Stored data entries
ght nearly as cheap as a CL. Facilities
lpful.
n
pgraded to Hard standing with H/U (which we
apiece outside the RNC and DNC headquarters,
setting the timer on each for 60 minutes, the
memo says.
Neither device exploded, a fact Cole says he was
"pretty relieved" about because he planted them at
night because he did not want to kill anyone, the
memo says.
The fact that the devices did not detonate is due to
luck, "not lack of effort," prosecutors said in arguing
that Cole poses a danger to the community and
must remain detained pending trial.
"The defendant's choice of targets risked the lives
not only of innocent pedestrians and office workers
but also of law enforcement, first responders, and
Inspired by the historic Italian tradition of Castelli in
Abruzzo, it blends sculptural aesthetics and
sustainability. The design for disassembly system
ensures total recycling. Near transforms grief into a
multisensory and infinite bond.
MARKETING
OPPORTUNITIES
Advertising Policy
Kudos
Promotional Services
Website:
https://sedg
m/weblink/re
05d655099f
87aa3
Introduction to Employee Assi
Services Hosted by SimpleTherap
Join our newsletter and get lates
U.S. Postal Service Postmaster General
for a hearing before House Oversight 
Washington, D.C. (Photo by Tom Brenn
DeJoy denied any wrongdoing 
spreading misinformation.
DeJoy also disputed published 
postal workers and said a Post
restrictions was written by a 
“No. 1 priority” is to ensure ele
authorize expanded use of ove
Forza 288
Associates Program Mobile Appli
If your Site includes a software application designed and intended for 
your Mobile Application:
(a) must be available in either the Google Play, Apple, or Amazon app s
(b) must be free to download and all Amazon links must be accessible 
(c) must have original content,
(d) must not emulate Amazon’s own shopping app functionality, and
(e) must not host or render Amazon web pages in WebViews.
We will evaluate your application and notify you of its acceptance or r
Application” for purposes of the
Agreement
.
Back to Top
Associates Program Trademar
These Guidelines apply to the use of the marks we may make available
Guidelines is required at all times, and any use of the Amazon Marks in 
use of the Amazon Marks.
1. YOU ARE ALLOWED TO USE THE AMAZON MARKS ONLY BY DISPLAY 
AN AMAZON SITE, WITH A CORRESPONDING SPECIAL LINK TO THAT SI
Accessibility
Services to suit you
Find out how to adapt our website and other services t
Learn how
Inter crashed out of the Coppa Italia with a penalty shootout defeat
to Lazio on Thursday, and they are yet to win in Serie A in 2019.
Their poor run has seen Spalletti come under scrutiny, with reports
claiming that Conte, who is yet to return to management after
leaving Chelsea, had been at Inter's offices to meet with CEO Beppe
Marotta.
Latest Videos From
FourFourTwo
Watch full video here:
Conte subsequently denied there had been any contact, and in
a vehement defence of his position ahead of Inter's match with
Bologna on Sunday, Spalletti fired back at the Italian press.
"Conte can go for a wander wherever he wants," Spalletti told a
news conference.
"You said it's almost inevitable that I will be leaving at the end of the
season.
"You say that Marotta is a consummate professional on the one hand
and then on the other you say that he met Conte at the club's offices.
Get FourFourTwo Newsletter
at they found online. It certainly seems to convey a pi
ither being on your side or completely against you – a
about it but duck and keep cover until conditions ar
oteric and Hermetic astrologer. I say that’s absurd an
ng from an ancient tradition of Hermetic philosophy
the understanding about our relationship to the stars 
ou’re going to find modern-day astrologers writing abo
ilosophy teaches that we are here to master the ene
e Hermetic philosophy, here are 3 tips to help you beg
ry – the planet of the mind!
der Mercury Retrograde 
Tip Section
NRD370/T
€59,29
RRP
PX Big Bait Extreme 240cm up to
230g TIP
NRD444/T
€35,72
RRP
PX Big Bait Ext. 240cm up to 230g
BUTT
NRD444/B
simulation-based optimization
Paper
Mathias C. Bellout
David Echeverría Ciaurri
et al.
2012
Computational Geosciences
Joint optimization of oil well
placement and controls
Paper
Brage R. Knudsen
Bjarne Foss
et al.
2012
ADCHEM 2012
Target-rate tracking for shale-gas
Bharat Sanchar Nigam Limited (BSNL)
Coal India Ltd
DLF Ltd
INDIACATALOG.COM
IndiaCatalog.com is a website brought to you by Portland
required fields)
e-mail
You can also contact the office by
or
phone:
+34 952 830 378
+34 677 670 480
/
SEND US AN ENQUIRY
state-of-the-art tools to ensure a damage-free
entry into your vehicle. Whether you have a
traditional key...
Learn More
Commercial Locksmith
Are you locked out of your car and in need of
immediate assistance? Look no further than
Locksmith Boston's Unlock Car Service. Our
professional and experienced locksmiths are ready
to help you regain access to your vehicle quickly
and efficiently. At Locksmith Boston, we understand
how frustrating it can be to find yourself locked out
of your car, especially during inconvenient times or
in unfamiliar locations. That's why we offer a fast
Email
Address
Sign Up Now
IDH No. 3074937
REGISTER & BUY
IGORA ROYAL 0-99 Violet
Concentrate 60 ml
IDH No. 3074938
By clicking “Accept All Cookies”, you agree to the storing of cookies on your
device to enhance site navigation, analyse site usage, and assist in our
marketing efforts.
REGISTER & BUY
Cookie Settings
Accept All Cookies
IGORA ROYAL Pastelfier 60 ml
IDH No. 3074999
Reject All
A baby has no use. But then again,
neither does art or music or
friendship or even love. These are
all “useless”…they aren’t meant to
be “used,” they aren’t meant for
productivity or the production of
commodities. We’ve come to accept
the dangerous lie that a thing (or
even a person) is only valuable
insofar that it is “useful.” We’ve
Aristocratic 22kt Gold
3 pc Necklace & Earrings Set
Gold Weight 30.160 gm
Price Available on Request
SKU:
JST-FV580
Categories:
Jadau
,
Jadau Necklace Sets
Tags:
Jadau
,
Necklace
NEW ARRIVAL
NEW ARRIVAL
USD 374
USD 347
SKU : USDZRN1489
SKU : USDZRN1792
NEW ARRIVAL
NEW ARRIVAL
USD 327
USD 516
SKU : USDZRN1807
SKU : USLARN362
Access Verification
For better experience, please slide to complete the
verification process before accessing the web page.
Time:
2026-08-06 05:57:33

Prompt =
Going through the data above, count the lines where the string "vehicle" appears, and answer with only that number.

Answer to the exercise =
2